Brazil's Trade Surplus Falls 30% In Early 2025 As Import Surge Outpaces Export Growth


(MENAFN- The Rio Times) Official data from Brazil's Ministry of Development, Industry, Trade, and Services show that Brazil's trade surplus dropped to $24.43 billion in the first five months of 2025, a 30.6% decline compared to the same period last year.

This shift signals a notable change in the country's trade dynamics as both imports and exports hit record levels, but with imports outpacing exports. In May 2025, Brazil posted a trade surplus of $7.24 billion.

This figure, while still positive, is the lowest for May since 2022 and falls short of market expectations. Exports in May totaled $30.16 billion, nearly unchanged from a year earlier.

However, imports rose 4.7% to $22.92 billion, the second-highest May value ever recorded. The increase in imports, especially of manufactured goods and industrial inputs, reflects strong domestic demand and a need for more foreign machinery and technology.

The drop in the trade surplus stems from a combination of falling global prices for Brazil's main export commodities-such as soybeans and iron ore-and a rare trade deficit in February, when the country imported a large oil platform.

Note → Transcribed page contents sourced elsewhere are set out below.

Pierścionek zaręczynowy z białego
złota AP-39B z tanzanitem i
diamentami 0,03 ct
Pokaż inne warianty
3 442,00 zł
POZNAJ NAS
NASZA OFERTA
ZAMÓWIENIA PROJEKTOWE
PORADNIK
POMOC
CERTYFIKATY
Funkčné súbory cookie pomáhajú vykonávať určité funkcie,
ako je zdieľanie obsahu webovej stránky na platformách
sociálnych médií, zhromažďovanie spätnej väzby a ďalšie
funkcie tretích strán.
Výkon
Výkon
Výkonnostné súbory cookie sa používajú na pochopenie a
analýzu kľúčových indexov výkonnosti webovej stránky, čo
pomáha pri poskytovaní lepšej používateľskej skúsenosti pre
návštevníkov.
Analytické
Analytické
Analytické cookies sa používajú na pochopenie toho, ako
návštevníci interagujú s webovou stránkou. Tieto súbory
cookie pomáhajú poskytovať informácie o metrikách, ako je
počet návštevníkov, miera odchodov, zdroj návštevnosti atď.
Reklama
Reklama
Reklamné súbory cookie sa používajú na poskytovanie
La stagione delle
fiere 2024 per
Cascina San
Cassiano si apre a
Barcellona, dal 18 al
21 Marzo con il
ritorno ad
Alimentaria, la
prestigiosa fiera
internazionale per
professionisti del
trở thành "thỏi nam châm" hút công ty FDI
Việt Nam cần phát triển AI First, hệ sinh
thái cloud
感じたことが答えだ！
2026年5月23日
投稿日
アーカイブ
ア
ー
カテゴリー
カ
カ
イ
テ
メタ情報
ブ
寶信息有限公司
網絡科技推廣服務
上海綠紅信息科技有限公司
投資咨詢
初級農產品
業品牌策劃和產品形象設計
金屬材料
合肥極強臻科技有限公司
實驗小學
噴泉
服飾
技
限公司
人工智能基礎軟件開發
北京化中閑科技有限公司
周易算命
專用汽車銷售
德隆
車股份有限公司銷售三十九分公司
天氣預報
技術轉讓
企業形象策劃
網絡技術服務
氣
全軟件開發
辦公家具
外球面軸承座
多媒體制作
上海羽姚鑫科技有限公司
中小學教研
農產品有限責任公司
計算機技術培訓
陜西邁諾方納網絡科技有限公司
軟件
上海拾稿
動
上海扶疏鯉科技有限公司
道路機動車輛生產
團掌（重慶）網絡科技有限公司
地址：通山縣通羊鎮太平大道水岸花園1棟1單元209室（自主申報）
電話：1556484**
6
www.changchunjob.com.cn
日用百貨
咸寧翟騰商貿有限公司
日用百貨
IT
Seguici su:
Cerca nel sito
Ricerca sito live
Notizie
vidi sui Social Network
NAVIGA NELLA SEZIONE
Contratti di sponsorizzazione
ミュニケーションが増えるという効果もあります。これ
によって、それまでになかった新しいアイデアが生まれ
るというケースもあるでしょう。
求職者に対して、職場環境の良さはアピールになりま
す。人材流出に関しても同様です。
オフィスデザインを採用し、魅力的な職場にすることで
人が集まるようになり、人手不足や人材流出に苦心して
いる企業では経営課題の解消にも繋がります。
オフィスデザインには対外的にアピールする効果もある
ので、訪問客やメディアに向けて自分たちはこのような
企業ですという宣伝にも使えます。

Soybean exports in May are expected to reach 14.27 million tons, slightly below last year but still robust. However, lower prices for soybeans and iron ore have reduced export revenues even as export volumes remain high.
Brazil's Trade Update
Exports to Argentina surged by 67.4% in May, but imports from Argentina also increased, leading to only a modest surplus. Trade with China, Brazil 's largest partner, saw exports dip 0.5% while imports jumped 18.8%.

The United States remains a key market, but Brazil recorded a small trade deficit with the US as imports outpaced export growth. Brazil's trade balance remains positive, but the shrinking surplus underscores the country's vulnerability to shifts in global commodity prices.

It also reflects a growing reliance on imported goods. This trend matters because a smaller surplus can weaken Brazil's currency, increase inflation, and limit economic growth.

Businesses and policymakers must watch these changes closely, as they affect jobs, investment, and Brazil's position in international trade.